Economy, Shifts to Online Create Drag on Mainstream Media Advertising
The top 100 U.S. advertisers increased their ad spending by just 1.7% in 2007, according to the latest Ad Age 100 Leading National Advertisers report. That’s lower than the 2.2% inflation rate.
The only strong growth category among the 100 LNA was online advertising. Online display advertising grew 33% among the 100 companies, increasing by more than $1 billion to $4.185 billion. That billion dollars came right out of traditional media coffers; newspaper advertising dropped $674 million while television advertising fell more than $400 million.
You can see the path of the dollars directly with some of the advertisers. General Motors cut their television spending by nearly $175 million, while increasing their Internet ad spend by $93 million. Ford spent an additional $64 million online, while cutting their TV budget by roughly the same amount.
And it’s likely that the trend will accelerate in 2008. Automotive slipped to #2 in total ad spending (behind retail) in 2007, but still accounted for $18.7 billion out of the $149 billion for the 100 LNA. Struggling US automakers General Motors, Ford and Chrysler account for a quarter of that total. And that was before $4 gas prices. I don’t imagine we’ll see huge ad spends for Hummers and F150 pickups the rest of this year or in the foreseeable future. The Olympics and the elections may soften the blow somewhat for television but that's not enough to reverse the trend.
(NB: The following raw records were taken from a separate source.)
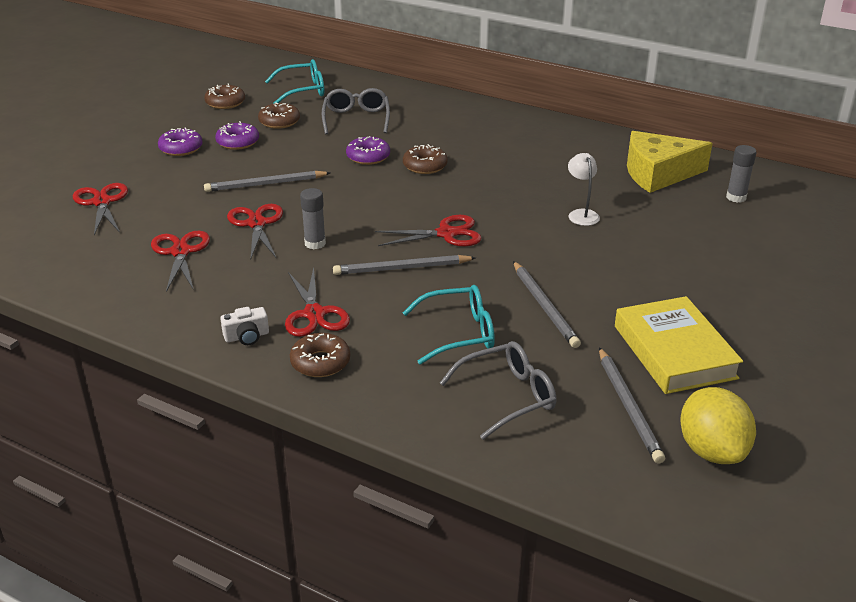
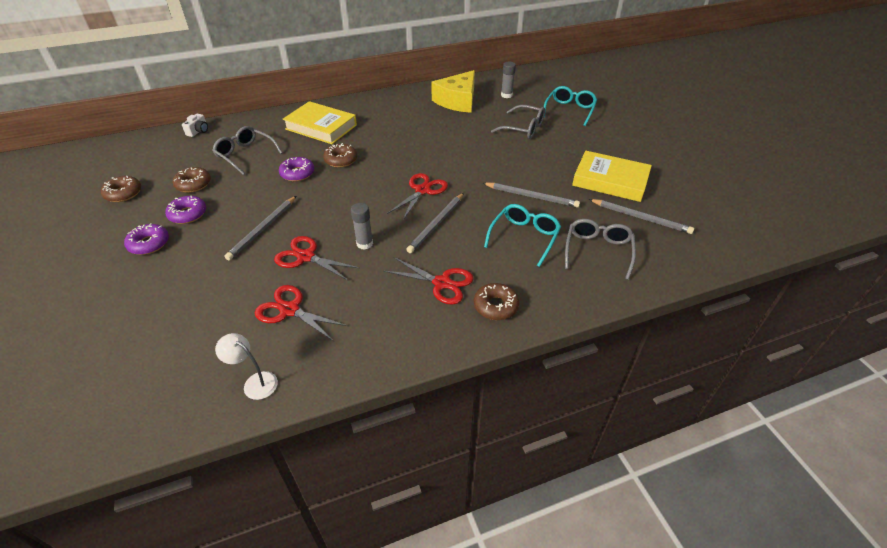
camera: 50 degrees left, 10 degrees up
red scissors [73,183,128,235] -> none
white camera [220,307,269,345] -> white camera moved to [182,114,208,137]
turquoise glasses [265,59,324,104] -> turquoise glasses moved to [544,86,597,126]
white lamp [568,153,600,226] -> white lamp moved to [215,333,278,400]
yellow lemon [680,387,756,464] -> none
none -> yellow book [283,101,357,144]
none -> grey glasses [491,105,545,139]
Meanwhile, the online segment seems to be holding its own for now. The Internet Advertising Bureau’s Q1 numbers showed an 18% year-over-year gain, though the total spend of $5.8 billion was slightly lower than the record $5.9 billion for Q4 of 2008. (Note: the IAB figures include all web advertising, while the Ad Age/TNS numbers are for display ads only and exclude search advertising). While I expect the online display advertising growth rate to slow during 2008, it’s measurability and adaptability suggest that advertisers will shift more of their total spend to online in this tough economy. And that can't be good news for the newspaper and television industries.